Dans l’animation, le talent se confirme. Sur le plan thématique, l’équilibre est bien tenu entre tradition et modernité, le style est d’une grande diversité. Selamanana de Herizo Ramilijaonina revient sur la rigidité de la tradition sur le mariage au pays bara ; Ikotofetsy sy Imahaka de Nathaniela Randrianomearisoa revisite le vieux conte. Tandis que les autres propositions, L’argent rend aveugle de Liva Razaka et L’abeille de Tojosoa Andrianarison posent la question sur le rapport de l’homme avec l’argent ou encore avec l’existence même.
Récolte des grains semés
Le documentaire a fait revenir les adeptes de l’observation. Sans commentaire, le film donne les réalités à voir. Plongeon dans les traditions avec Coups de hache pour une pirogue de Herménégilde Razafitsihadinoina, lauréat de la catégorie documentaire en 2013, invite à la fabrication d’une pirogue, et Mbanja de Gabriello Francklin qui est témoin d’une cérémonie rituelle du nouvel an. Campus B5 de Ali Yvesse Mohamed est une invitation à découvrir la dure réalité du campus universitaire de Barikadimy sans oublier le documentaire poétique de Danielle Raharivola « Môta Soa ».

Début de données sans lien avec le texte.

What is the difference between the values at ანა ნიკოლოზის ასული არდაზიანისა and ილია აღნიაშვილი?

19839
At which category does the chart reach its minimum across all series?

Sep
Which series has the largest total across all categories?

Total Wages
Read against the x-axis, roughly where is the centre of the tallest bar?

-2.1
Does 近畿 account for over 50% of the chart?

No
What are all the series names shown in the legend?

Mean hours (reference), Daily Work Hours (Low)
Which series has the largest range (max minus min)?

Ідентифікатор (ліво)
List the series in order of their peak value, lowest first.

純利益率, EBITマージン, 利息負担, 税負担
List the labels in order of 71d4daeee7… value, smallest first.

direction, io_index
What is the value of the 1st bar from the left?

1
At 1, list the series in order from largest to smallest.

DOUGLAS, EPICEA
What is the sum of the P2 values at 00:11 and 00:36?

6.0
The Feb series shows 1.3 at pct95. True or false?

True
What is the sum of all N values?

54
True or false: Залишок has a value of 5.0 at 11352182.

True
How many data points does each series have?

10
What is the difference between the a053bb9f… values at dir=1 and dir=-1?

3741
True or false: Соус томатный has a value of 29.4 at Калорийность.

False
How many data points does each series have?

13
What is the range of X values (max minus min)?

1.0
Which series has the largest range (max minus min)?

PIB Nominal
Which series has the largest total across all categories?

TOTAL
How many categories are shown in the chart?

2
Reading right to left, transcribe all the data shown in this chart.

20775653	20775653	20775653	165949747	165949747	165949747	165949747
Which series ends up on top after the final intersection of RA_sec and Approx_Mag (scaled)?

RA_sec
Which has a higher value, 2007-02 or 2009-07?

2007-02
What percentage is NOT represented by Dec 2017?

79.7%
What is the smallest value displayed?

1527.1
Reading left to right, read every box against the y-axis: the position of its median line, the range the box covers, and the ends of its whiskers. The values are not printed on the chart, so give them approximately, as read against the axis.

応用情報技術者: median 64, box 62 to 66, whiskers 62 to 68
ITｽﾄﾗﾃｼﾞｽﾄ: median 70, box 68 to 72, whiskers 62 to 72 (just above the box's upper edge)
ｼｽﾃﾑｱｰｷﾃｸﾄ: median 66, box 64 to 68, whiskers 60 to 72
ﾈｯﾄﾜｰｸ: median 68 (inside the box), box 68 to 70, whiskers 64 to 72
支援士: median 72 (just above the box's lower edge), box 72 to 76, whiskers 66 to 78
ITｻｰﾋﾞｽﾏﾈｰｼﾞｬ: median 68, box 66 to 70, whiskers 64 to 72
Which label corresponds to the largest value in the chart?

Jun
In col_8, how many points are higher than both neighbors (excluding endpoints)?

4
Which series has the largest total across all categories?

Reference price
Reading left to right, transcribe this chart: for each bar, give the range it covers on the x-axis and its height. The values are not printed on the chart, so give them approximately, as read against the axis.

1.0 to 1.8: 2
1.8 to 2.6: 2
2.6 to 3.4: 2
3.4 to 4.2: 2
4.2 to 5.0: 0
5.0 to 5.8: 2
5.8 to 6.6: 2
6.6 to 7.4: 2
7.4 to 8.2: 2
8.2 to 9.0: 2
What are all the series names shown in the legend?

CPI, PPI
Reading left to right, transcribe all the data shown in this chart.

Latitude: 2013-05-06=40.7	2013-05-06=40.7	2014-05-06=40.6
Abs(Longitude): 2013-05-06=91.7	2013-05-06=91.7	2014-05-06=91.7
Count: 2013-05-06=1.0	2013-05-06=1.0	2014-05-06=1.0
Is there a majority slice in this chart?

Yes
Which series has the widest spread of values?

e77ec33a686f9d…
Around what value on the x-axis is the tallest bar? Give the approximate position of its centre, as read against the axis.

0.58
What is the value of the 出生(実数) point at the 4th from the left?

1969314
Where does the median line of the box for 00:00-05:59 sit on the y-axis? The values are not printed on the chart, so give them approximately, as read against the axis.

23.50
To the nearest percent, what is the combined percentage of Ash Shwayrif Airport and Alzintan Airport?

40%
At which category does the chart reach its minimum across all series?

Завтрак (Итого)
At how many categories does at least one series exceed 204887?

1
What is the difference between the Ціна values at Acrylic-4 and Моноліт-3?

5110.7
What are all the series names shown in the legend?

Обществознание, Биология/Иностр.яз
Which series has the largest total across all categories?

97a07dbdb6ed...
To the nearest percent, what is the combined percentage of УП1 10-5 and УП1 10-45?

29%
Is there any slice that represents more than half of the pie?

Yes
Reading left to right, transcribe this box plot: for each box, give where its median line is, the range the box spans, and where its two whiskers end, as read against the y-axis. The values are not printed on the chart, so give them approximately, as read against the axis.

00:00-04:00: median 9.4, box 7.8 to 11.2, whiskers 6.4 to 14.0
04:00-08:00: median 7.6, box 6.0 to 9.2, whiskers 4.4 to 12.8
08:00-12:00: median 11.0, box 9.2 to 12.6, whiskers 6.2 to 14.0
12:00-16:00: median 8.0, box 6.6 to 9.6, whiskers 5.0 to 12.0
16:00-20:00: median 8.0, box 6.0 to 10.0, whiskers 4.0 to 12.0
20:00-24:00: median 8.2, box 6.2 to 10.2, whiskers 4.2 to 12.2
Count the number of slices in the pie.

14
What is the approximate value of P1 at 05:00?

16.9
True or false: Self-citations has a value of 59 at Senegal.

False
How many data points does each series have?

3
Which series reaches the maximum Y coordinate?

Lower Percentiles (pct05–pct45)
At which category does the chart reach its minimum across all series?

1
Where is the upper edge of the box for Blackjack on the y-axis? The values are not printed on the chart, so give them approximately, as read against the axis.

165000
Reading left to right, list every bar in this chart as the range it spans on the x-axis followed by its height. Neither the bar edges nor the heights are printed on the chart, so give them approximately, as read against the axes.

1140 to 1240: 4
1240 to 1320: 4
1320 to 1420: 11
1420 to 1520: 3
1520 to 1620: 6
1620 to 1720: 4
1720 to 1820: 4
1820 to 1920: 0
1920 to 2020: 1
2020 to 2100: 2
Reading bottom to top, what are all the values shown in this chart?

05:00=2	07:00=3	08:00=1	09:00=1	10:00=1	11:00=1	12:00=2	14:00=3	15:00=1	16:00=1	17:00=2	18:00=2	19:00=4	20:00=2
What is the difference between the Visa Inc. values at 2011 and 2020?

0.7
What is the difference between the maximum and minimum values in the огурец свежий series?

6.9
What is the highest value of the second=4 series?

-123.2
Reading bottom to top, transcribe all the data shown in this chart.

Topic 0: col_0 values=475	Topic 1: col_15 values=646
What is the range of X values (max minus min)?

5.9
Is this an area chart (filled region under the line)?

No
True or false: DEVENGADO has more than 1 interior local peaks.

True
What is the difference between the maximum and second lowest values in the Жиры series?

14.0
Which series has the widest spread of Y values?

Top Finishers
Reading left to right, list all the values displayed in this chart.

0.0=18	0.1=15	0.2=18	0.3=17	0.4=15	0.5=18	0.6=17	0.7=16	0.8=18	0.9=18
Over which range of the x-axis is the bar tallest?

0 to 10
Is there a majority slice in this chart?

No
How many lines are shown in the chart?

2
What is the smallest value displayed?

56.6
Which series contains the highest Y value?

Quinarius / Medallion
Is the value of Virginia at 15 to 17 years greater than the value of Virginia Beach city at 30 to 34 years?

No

Cette neuvième édition a vu la récolte des grains semés quelques années auparavant dans la catégorie fiction. Luck Razanajaona avec Madama Esther qui rêve d’aller à la mer avec son petit-fils, tandis que Tovoniaina Rasoanaivo, sortant de l’ESSAV, propose Orobores qui raconte l’histoire d’un homme qui voulait devenir romancier. Ody vy de Ando Raminoson renvoie l’image d’une société en proie à la criminalité grandissante.
Nantenaina Randrianantoandro et son Audition expérimentale, Freddy Ravelomanantsoa qui questionne l’homosexualité dans Ilay safidy et Tahiana Raminoson avec son Arc-en-ciel se sont affranchis du poids des discours dominants sur la tradition et la pauvreté pour mettre leur imaginaire au service de la création.